This year’s presidential election has been seen, by many, as the most peculiar, eccentric and dramatic election in U.S. history. Both major parties offer a candidate who lacks the integrity, leadership and charisma necessary for the world’s most powerful position. Traditionally, young people don’t care much about elections as their parents and grandparents because politics and policy issues are dry, unentertaining and serious. Because of this, the turnout rate for youth voters had stayed below 50 percent for the last two decades, according to Pew Research Center.
But because of Bernie Sanders, young people, especially college students, were particularly enthusiastic about the election campaign this year. They care about politics even more than they did back in 2008 when Obama was campaigning. Though “youth engagement and support (alone) still cannot win an election,” as Frank Luntz, president of the consulting firm Luntz Global, pointed out in the New York Times, young people have demonstrated a powerful movement that will certainly influence this year’s election in some way or another.
Early this year, Luntz and his firm partnered with Snapchat to conduct a comprehensive survey concerning the preferences and potential political leanings in young Americans’ voting behaviors. The survey found a couple of startling conclusions.
First, about one third chose Bernie Sanders as the political figure they like and respect most , over President Obama, while only 9 percent chose Donald Trump. Secondly, 87 percent of those surveyed said they are likely to vote in this year’s presidential election . Among those surveyed, aged 18-26 , college students constituted a majority. Colleges are a place where students begin developing their critical thinking capabilities and applying them to mankind and society. When it comes to politics and public policies, college students should be able to avoid nonsensical ideologies by using reasoning to evaluate candidates’ policy proposals.
In many elections, candidates can be divided in two by their ways of thinking. The first of these candidates strongly subscribes to one ideology, such as socialism or libertarianism, and then they propose policies leading to what they expect to see. The second of these candidates are empirics, guided by practical experience, and solution-driven. They first observe what the statistics and cases are, identify the problems and then come up with possible solutions. But such candidates are cautious when it comes to guaranteeing a happy ending. Candidates in the first category are more appealing to voters. Bernie Sanders labeled himself as a democratic socialist and proposed many “free lunch” plans without mentioning the costs while Donald Trump has promised too many outcomes but suggested little solutions.

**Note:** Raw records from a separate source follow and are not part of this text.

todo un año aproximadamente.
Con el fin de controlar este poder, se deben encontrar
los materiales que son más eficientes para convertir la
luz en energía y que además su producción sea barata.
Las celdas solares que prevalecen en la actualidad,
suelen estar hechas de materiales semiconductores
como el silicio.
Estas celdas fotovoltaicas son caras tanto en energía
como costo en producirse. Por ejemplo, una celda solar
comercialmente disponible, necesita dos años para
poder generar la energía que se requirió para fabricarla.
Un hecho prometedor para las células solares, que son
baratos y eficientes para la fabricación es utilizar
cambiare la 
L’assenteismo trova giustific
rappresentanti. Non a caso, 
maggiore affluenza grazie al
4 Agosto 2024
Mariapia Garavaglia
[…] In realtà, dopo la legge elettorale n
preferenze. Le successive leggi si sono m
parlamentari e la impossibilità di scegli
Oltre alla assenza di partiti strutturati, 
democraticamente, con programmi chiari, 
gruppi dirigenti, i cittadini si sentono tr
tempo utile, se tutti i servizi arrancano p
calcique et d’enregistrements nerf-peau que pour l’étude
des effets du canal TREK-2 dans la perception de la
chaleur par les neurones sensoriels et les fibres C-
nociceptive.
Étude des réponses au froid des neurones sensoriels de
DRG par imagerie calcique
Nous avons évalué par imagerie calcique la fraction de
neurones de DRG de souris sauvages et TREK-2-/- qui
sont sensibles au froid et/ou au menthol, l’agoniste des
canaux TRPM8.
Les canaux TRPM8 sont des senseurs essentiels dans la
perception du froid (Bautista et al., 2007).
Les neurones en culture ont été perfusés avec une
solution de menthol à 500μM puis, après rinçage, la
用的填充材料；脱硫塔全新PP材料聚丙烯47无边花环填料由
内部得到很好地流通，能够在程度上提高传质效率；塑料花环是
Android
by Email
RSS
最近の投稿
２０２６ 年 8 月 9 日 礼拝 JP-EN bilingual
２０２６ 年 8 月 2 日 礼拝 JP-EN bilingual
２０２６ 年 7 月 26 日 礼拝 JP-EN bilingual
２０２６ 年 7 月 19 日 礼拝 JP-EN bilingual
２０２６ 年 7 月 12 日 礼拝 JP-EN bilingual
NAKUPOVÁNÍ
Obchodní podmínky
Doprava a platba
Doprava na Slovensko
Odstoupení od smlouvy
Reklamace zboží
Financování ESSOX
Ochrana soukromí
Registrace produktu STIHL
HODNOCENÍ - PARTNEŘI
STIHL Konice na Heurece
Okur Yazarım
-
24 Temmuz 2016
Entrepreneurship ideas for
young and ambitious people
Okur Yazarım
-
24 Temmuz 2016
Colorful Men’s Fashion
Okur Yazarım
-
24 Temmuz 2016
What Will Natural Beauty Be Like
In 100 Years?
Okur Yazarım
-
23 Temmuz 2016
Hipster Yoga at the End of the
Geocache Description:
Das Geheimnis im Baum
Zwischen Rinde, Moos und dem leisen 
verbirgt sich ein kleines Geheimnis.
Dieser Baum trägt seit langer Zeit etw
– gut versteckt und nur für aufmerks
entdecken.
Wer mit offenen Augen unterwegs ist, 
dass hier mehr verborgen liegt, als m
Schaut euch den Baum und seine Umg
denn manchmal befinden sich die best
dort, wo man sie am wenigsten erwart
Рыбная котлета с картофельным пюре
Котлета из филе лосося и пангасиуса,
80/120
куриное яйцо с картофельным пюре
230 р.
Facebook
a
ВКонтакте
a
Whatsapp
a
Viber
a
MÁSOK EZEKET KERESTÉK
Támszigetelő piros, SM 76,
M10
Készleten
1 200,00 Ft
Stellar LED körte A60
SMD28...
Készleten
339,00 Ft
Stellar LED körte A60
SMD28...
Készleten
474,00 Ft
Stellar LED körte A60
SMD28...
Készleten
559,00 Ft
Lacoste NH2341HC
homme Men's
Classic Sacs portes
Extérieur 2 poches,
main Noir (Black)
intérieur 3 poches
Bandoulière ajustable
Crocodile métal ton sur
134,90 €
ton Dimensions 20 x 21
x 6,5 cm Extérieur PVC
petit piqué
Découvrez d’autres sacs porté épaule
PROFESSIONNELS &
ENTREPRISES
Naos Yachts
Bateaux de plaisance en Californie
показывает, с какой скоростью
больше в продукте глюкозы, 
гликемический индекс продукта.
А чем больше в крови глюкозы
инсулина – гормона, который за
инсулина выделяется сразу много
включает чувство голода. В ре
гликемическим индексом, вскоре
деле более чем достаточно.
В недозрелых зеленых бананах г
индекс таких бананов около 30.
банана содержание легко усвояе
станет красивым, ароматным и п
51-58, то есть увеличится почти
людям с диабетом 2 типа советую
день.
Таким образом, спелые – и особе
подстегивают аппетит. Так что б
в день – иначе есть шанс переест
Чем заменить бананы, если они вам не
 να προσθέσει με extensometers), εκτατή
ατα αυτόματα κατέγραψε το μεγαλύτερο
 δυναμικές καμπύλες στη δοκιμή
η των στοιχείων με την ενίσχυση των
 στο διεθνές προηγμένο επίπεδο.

College students need to use their academic training to evaluate the candidates. In fields of science, engineering and social science, researchers tend not to have too many presumptive settings before digging into a topic. They usually identify a problem by observing data and events and then provide solutions with detailed oriented research, but they never guarantee a specific outcome. Instead, they usually suggest some caveat with their solutions. This is how a college student should approach social issues, not thinking what the world should be, but offering carefully examined solutions given the current condition.
Another aspect of college students’ engagement to the election is their ability to bring new ideas to the public debate rather than sticking with the old doctrines. For example, Marxism and communism theories had been experimented in Europe, East Asia and Latin American in the past century but they all failed. Thus, there is no need to bring it back to life and attempt to experiment it in America. Drawing comparison in college, students should not do the same experiment again, if the same experiment did not work before.
Unlike their parents who are concerned with financial and career security, college students are relatively secured and temporarily settled. This allows them to initiate debates concerning issues that older generations are not worried about. This is why colleges are a special place for college students to nurture their way of thinking and shape their mindset in a healthy way. Armed with the true value of higher education, they should be able educate, influence and even change the minds of the ideological fanatics, not advance them.